**Study text**
We can go further, beyond raw data on energy costs, to look at property rights. Property rights have been stolen in this country in the name of the Kyoto Protocol. John Howard’s Howard-Anderson government started it with Rob Borbidge’s National Party government in Queensland, followed quickly by Peter Beattie’s government and every government since, with the exception of Campbell Newman, who failed to repeal it. Property rights have been stolen with no compensation. That is fundamentally wrong. We see it in water policy, with corruption in the Murray-Darling Basin when it comes to water trading. We see the stealing of water rights, all based on shoddy science. The whole Murray-Darling Basin Plan is based on shoddy science—political science. Instead of having science based policy, we now have policy based science, and both sides of this parliament are responsible.

Senator Carr, who I have a lot of regard for in many ways, raised COVID. We have not been given the scientific data on COVID. We’ve been given models. The scientific data which I got from the Chief Medical Officer points to a completely different picture and to completely different management. COVID is being mismanaged in the name of science. It is wrong. By the way, the costs of all of those examples I’ve given are not in the billions but in the tens or hundreds of billions, and the impact on our country’s economy is in the trillions, with the lost opportunity and the lack of competitiveness.

COVID exposed to us that our country has lost its economic independence. We now depend on other countries for our survival—for basics. We’ve lost our manufacturing sector because of shoddy governance from the Labor, Liberal and National parties over almost eight decades, since 1944. In the last 18 months, we’ve seen the Liberals, Labor and the Nationals squabbling at state and federal level, because there is no science being used to drive the plan. There’s no plan for COVID management. Each state is lurching from manufactured crisis to manufactured crisis, and the federal government is bypassing the Constitution and conditioning them to suck on the federal tit. That’s what’s going on.

Let’s have a look at the science. I have held CSIRO accountable at three presentations from them, plus Senate estimates. Firstly, the CSIRO has admitted under my cross-examination that the CSIRO has never said that carbon dioxide from human activity is a danger—never. We asked them: ‘Who has said it? Politicians told us you said it.’ They said, ‘You’d have to ask the politicians.’ Secondly, CSIRO has admitted that today’s temperatures are not unprecedented. I’ll say that again—not unprecedented. They’ve happened before in recent times without our burning of hydrocarbon fuels.

**Given entries**

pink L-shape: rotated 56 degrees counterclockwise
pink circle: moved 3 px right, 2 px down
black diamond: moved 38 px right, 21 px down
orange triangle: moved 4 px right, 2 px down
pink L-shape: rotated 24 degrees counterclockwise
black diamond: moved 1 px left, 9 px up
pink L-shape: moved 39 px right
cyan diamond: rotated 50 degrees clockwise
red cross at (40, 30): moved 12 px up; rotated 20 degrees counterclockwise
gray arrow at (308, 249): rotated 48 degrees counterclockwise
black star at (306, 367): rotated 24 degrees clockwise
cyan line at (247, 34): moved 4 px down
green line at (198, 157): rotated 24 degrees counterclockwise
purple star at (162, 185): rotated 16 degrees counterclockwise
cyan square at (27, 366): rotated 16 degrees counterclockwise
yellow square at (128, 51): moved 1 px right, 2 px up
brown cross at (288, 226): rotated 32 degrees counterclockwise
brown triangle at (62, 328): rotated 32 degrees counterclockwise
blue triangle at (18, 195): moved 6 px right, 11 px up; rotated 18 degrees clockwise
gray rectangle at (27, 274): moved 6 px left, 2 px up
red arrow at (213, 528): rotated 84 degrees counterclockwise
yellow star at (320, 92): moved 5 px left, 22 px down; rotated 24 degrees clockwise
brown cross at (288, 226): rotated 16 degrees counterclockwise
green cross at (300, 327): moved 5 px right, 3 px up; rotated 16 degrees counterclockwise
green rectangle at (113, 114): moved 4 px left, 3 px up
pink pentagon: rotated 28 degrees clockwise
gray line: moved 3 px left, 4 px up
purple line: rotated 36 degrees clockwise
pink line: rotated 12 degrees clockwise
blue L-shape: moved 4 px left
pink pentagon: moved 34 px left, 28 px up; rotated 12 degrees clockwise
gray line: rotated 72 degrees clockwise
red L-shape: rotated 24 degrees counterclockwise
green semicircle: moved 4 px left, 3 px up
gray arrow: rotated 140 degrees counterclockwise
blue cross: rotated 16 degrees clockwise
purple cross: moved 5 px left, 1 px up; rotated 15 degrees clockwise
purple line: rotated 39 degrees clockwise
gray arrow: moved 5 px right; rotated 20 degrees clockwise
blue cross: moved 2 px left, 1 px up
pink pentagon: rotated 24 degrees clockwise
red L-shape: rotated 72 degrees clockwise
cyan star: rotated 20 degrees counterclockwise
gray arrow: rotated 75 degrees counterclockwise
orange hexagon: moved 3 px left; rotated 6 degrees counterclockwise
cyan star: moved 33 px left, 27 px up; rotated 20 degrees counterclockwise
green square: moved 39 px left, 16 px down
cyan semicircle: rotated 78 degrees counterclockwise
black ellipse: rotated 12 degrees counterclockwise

**Problem**
In the speech excerpt, what reason does the speaker give for the country losing its manufacturing sector?

**Task answer**
The speaker blames shoddy governance from the Labor, Liberal and National parties over almost eight decades, since 1944.